Text provided:
Segment Open

SVP, Supply ChainFollow this author
The Hispanic/ Latinx community is one the fastest growing population in the U.S. and as leaders we must ask ourselves and our organizations what do we need to do differently to better prepare, educate and reach this growing talent pool and customer demographic.
Research conducted by UCLA Center for the Study of Latino Health and Culture and the 2020 U.S. Latino GDP Report by the Latino Donor Collaborative found that “U.S. Latinos create the 8th largest economy in the world, at an estimated $2.6 trillion.” Additionally, the “report shows that, from 2005 to 2018, Latinos have consistently had a higher labor force participation rate than the rest of the work force in the U.S.” It is important for us to understand the significance of the value of the Hispanic/ Latinx marketplace and what this community brings to the business.
Hispanic/Latinx consumers are among the most loyal segments yielding a high lifetime value. Brand loyalty transcends generations in our community. I grew up with brands like Bimbo and Fabuloso that became staples in my household that I still buy and enjoy with my family today. Organizations must ask of themselves what investments can be made to cultivate more awareness and loyalty among this growing population. We have prioritized investing in our digital transformation and loyalty program but still have a great growth opportunity to better engage with the Hispanic/Latinx consumer, candidate and community. To build generational loyalty we must be more strategic and intentional in how we serve and support this community.

Segment Closed

Requirement: List every year that appears in the text about the Hispanic/Latinx marketplace.

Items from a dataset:
Segment Open

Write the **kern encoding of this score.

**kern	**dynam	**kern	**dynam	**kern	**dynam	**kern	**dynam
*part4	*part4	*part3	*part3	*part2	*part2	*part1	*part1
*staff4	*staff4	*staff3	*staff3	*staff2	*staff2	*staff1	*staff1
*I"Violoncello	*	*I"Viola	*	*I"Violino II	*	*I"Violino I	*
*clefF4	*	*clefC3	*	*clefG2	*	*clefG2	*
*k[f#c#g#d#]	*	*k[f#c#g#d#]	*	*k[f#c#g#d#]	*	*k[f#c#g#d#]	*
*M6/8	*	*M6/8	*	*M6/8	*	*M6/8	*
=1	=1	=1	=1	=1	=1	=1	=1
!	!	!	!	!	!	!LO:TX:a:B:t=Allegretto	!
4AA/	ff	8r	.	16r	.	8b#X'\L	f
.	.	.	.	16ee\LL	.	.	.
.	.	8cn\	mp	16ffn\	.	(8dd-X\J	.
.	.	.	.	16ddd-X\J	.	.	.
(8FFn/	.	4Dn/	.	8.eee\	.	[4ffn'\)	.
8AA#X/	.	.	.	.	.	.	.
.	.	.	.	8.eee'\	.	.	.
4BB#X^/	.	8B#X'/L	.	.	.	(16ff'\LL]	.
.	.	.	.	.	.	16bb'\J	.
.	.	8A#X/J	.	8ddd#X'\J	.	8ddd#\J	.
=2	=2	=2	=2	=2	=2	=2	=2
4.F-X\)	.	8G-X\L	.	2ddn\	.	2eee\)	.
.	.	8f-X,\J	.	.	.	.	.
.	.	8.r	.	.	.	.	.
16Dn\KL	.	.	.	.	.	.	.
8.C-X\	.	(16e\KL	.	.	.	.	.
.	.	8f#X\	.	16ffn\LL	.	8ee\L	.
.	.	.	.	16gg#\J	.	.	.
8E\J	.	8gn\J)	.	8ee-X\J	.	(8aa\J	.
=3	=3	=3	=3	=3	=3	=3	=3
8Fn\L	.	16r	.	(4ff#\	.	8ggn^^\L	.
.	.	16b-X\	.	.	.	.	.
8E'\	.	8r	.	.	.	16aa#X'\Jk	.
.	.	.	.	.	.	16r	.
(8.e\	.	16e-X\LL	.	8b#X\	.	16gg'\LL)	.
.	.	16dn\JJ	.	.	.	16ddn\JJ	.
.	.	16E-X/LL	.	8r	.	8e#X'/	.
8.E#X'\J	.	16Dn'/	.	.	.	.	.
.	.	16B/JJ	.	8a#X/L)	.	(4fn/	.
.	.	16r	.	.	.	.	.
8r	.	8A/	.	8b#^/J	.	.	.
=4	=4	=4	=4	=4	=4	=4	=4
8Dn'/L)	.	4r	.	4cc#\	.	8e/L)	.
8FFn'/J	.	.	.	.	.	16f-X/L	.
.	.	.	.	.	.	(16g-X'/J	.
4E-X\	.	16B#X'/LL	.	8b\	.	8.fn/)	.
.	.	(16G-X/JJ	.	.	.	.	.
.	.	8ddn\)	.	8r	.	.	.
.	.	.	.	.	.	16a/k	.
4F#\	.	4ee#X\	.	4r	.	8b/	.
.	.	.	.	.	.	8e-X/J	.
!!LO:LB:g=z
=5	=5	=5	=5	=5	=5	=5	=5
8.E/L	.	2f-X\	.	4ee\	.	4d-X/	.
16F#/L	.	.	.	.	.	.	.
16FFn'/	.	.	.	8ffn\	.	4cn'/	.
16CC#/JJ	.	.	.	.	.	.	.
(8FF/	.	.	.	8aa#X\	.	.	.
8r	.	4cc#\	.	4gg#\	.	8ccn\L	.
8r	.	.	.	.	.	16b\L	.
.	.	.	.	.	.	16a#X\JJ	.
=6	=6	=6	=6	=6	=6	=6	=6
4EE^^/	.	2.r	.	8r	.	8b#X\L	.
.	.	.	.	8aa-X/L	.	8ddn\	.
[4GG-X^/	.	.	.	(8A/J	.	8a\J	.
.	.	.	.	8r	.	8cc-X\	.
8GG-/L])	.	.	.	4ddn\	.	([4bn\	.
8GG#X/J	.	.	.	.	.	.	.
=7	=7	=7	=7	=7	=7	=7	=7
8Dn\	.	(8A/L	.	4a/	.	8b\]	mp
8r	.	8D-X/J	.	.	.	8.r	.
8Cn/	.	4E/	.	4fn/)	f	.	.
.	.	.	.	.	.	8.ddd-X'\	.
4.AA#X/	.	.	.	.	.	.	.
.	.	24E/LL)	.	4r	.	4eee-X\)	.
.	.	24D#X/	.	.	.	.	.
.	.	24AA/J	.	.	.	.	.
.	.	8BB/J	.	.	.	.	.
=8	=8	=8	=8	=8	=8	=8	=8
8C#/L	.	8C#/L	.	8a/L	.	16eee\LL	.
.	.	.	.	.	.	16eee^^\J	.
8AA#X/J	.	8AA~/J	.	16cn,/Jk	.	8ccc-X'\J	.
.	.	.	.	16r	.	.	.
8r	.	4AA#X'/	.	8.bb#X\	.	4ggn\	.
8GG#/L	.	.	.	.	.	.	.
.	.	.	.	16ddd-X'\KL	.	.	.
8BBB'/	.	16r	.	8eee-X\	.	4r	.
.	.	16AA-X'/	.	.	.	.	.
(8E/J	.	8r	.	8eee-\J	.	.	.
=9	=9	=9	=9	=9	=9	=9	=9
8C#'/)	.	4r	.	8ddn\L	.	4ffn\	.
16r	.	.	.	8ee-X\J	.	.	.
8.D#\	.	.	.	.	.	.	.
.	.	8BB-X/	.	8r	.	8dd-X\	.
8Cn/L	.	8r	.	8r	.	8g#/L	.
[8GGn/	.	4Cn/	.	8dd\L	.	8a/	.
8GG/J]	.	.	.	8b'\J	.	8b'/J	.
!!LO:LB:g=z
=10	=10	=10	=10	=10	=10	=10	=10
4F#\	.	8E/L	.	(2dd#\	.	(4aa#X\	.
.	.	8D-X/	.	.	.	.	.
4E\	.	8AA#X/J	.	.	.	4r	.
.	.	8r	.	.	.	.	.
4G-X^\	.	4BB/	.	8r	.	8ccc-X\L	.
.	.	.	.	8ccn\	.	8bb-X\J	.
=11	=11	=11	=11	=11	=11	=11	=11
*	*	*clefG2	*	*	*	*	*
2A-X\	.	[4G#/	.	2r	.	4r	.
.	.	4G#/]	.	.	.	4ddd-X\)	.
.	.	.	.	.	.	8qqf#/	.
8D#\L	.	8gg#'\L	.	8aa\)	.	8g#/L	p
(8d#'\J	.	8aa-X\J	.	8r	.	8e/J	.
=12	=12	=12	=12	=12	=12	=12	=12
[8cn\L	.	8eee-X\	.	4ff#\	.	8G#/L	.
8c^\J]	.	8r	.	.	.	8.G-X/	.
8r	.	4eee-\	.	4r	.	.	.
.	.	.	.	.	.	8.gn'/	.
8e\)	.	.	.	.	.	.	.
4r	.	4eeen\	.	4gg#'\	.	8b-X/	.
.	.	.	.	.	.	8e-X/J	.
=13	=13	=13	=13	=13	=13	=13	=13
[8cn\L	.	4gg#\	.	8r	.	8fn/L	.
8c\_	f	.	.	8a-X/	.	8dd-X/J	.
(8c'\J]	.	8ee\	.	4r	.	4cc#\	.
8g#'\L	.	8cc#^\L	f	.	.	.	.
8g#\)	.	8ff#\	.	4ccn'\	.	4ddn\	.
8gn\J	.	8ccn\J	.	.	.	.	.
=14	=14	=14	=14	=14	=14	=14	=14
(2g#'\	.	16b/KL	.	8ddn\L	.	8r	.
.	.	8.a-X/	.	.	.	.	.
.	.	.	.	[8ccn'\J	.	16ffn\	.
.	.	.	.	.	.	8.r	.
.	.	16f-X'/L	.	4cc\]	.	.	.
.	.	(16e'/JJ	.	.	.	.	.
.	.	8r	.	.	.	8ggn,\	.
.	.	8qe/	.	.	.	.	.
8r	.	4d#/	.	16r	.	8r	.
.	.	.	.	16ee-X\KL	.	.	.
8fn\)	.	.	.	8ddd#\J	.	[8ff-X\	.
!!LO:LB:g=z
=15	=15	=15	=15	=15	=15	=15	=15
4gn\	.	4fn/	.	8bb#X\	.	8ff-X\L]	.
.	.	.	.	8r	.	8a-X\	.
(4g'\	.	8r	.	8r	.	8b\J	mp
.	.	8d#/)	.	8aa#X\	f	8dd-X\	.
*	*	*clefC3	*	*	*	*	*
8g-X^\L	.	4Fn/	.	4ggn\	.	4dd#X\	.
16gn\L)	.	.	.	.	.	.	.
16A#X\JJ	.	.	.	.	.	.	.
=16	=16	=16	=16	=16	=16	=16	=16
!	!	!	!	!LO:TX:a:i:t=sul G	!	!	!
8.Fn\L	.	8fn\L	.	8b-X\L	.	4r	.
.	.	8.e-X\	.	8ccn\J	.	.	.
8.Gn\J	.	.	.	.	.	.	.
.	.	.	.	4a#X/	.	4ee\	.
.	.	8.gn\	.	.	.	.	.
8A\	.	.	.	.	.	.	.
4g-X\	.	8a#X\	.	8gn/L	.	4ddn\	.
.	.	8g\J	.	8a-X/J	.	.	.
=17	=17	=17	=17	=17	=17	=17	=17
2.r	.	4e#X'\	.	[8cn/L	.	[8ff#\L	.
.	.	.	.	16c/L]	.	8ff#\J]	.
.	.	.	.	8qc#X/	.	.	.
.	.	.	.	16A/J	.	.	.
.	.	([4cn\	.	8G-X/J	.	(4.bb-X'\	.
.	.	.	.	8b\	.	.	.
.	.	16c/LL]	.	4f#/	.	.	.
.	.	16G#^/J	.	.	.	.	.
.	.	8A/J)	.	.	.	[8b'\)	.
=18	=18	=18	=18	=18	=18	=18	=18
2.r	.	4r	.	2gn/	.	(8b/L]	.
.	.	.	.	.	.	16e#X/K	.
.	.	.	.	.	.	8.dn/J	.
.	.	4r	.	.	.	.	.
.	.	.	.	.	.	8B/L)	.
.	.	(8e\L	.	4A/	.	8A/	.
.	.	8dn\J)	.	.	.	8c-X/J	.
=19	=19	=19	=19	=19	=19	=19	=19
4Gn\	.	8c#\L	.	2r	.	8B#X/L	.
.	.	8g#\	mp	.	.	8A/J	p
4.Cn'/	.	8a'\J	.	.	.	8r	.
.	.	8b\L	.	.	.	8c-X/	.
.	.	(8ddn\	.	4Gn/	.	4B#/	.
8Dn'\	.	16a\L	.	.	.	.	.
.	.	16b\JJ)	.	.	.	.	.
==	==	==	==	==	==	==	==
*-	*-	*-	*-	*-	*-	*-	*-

Segment Closed

Answer space: 2020, 2005, 2018